PC VR still has room for improvement, especially in ease of use and stability but its flexibility and customization also makes it a different experience than standalone headsets or even consoles. PC VR, much like PC gaming, enables users to customize their experience to their liking, and that’s ultimately at the heart of what makes the PC such a fantastic platform. You can customize your PC VR experience based on the type of headset and controllers you like, or what your budget allows. The same cannot be said of any other VR platform today. I also believe that many of the advances we are seeing today in enterprise VR will help to improve the cost of consumer-grade PC VR hardware and introduce even higher resolutions as well as features like eye-tracking and other additional sensors. Yes, this does come off as somewhat of a love letter to the PC as a platform, but it currently is and will continue to be the ultimate platform for gaming and VR.

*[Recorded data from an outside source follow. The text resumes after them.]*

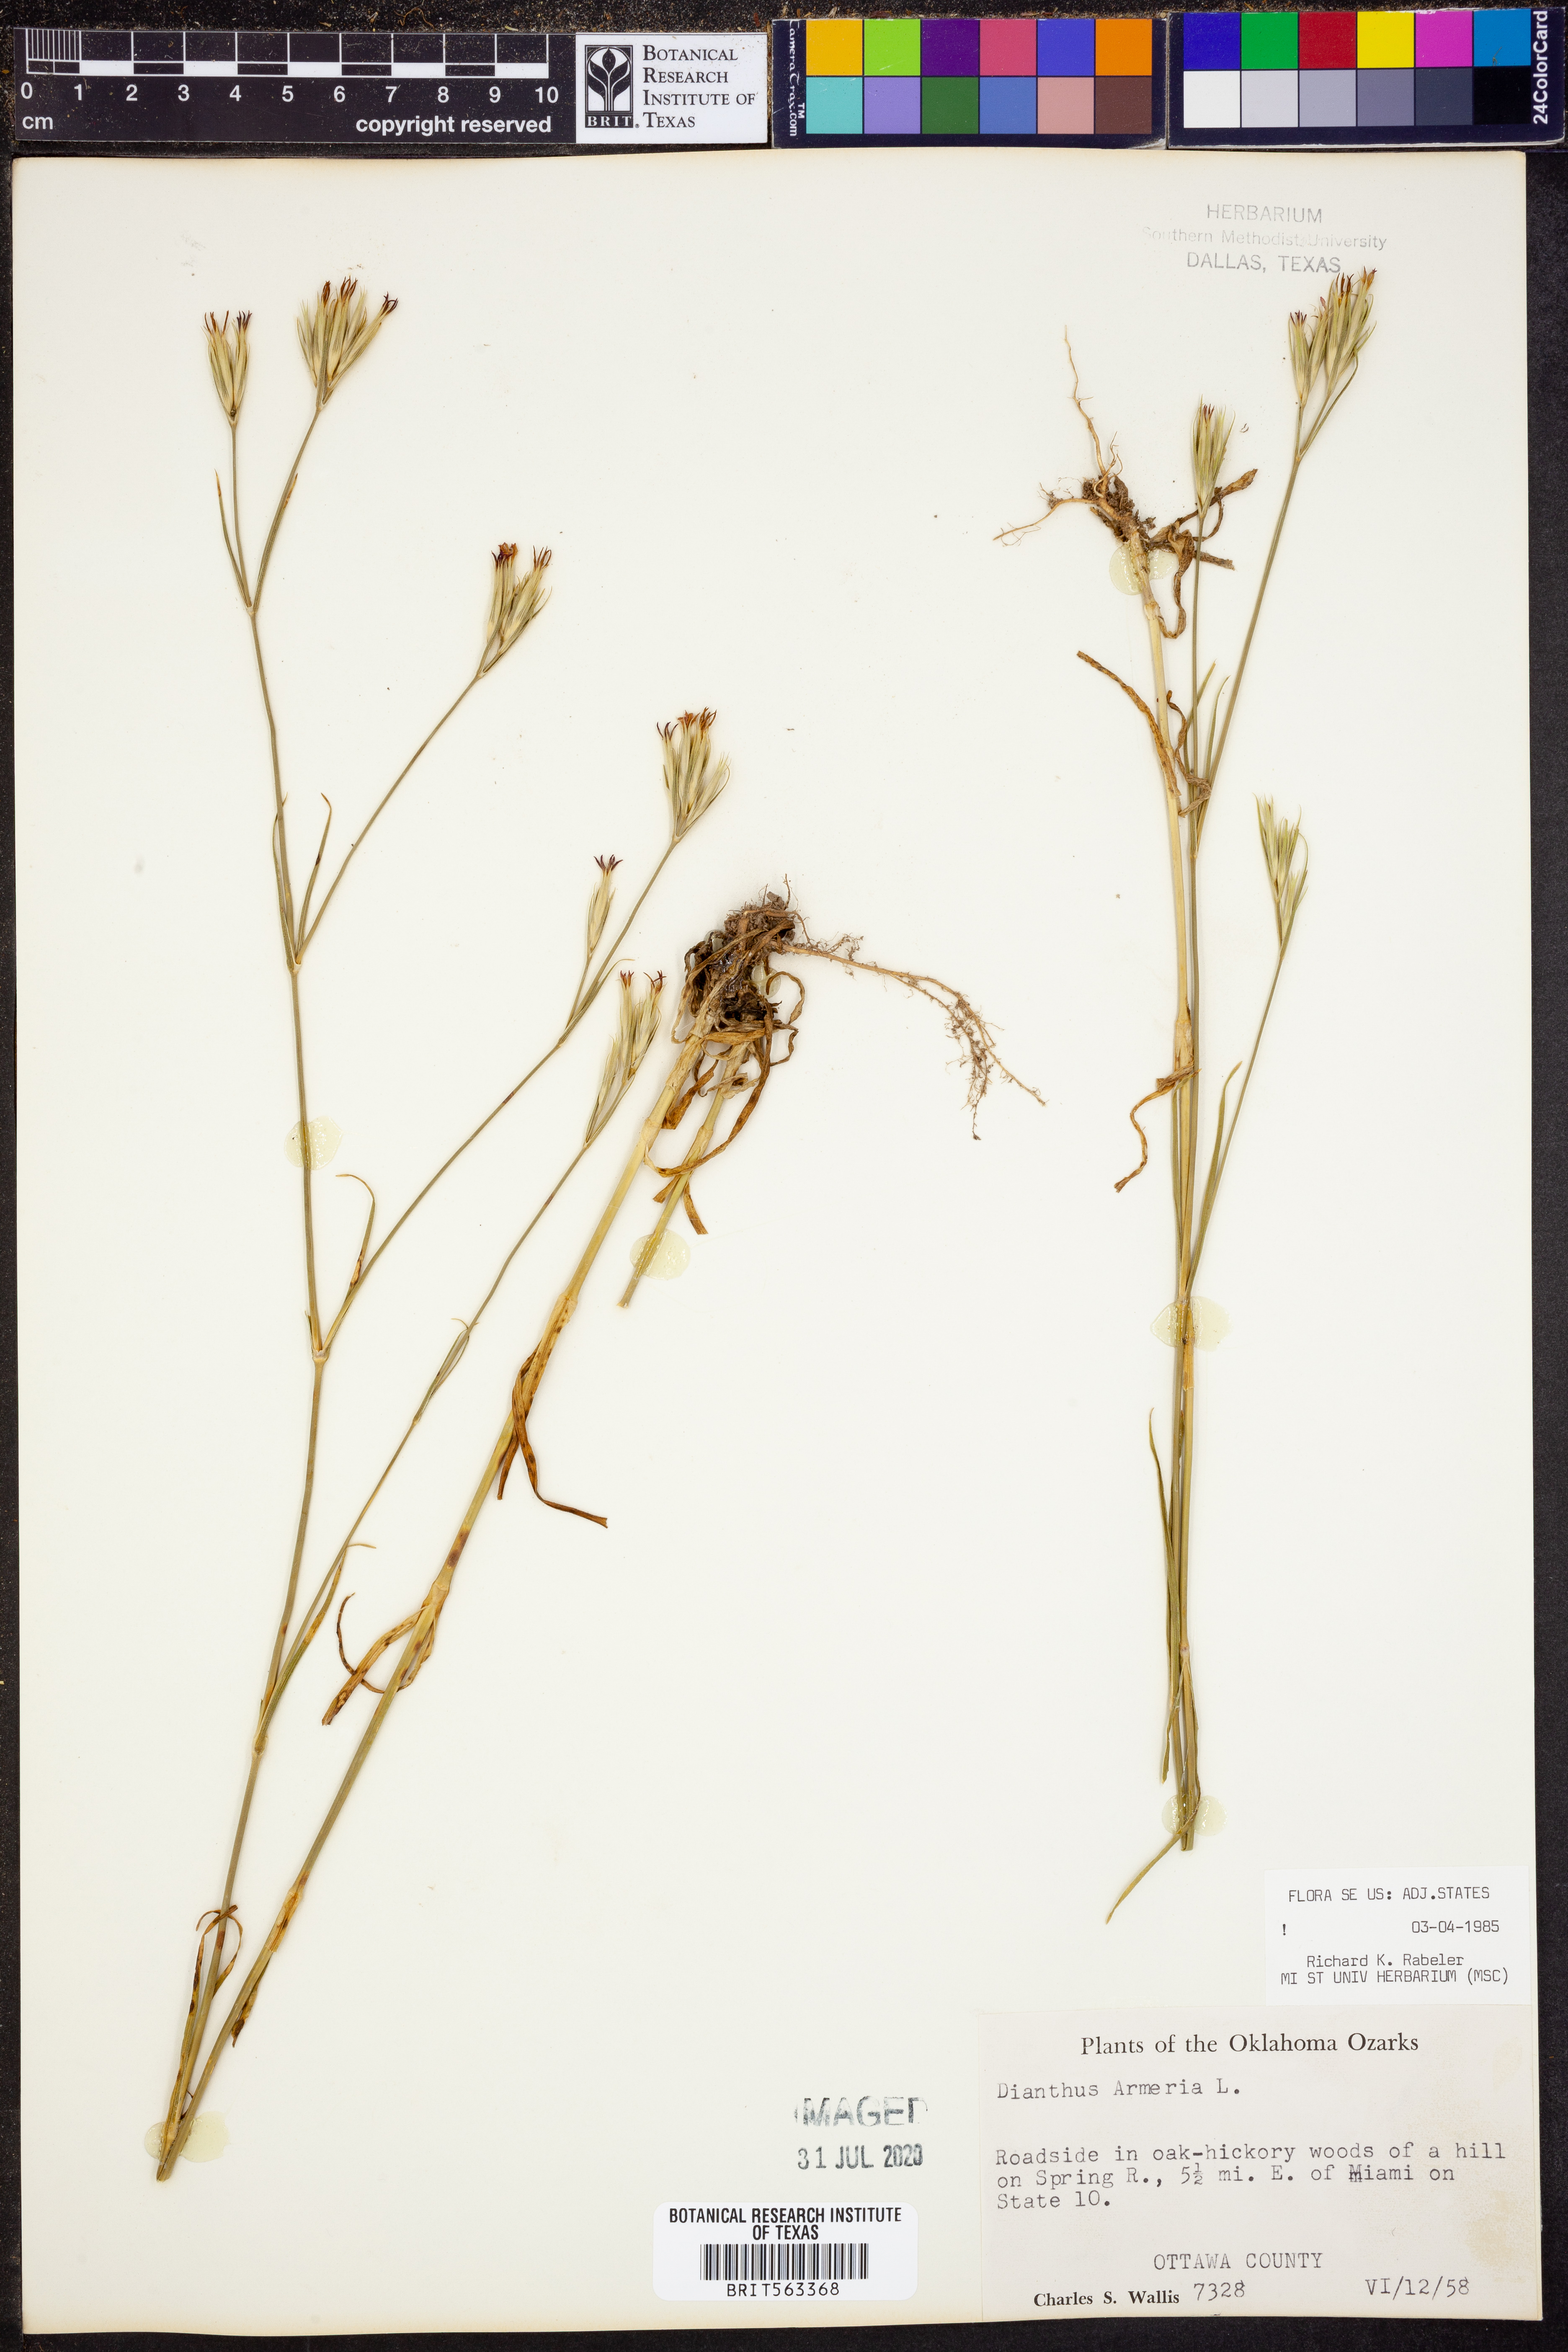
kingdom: Plantae
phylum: Tracheophyta
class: Magnoliopsida
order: Caryophyllales
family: Caryophyllaceae
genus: Dianthus
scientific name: Dianthus armeria
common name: Deptford pink
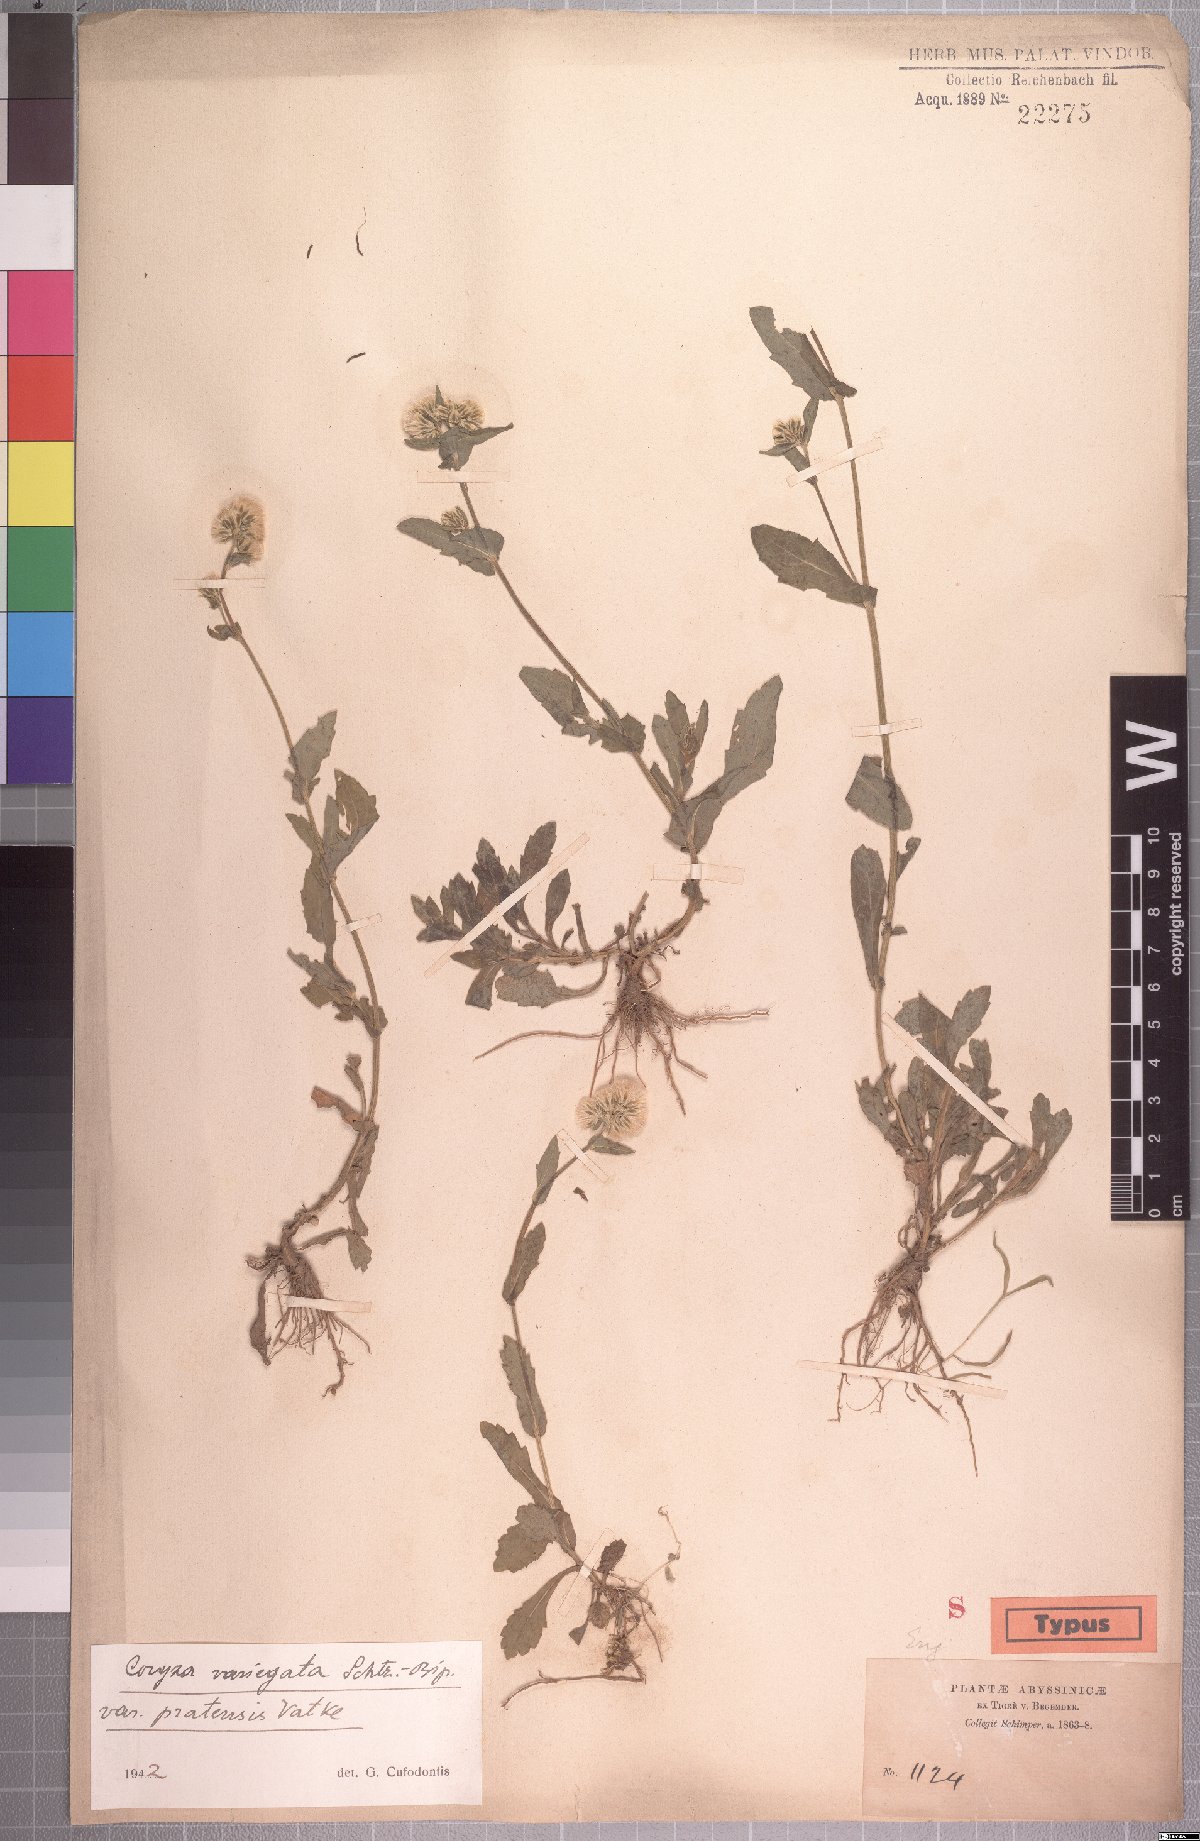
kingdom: Plantae
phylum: Tracheophyta
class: Magnoliopsida
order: Asterales
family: Asteraceae
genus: Eschenbachia
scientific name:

In the end, I expect that we will see Facebook’s current dominance of VR wane as players like Sony with its PlayStation VR retake some of the market share. Apple is still the wild card with a mixed expectation of what is expected to be an XR headset followed by an AR headset. But I believe we will see Microsoft continue to support PC VR along with Valve, and consumers will have a choice between standalone, console or PC VR experiences with varying levels of investment required. Much like the early days of VR, you will see most users gravitate toward mobile (standalone) headsets and then fewer into consoles and even fewer into PCs. This is ultimately how the total addressable market shakes out for the gaming market today, and I expect that VR will likely follow that path when you consider how much VR content for consumers is still primarily gaming. But once again, the PC will continue to be the pinnacle of the VR experience, much like it is today in gaming.
Disclosure: Anshel Sag is an analyst for Moor Insights & Strategy and, like all research and analyst firms, provides or has provided research, analysis, advising, and/or consulting to many high-tech companies in the industry. The author does not hold any equity positions with any companies cited in this column.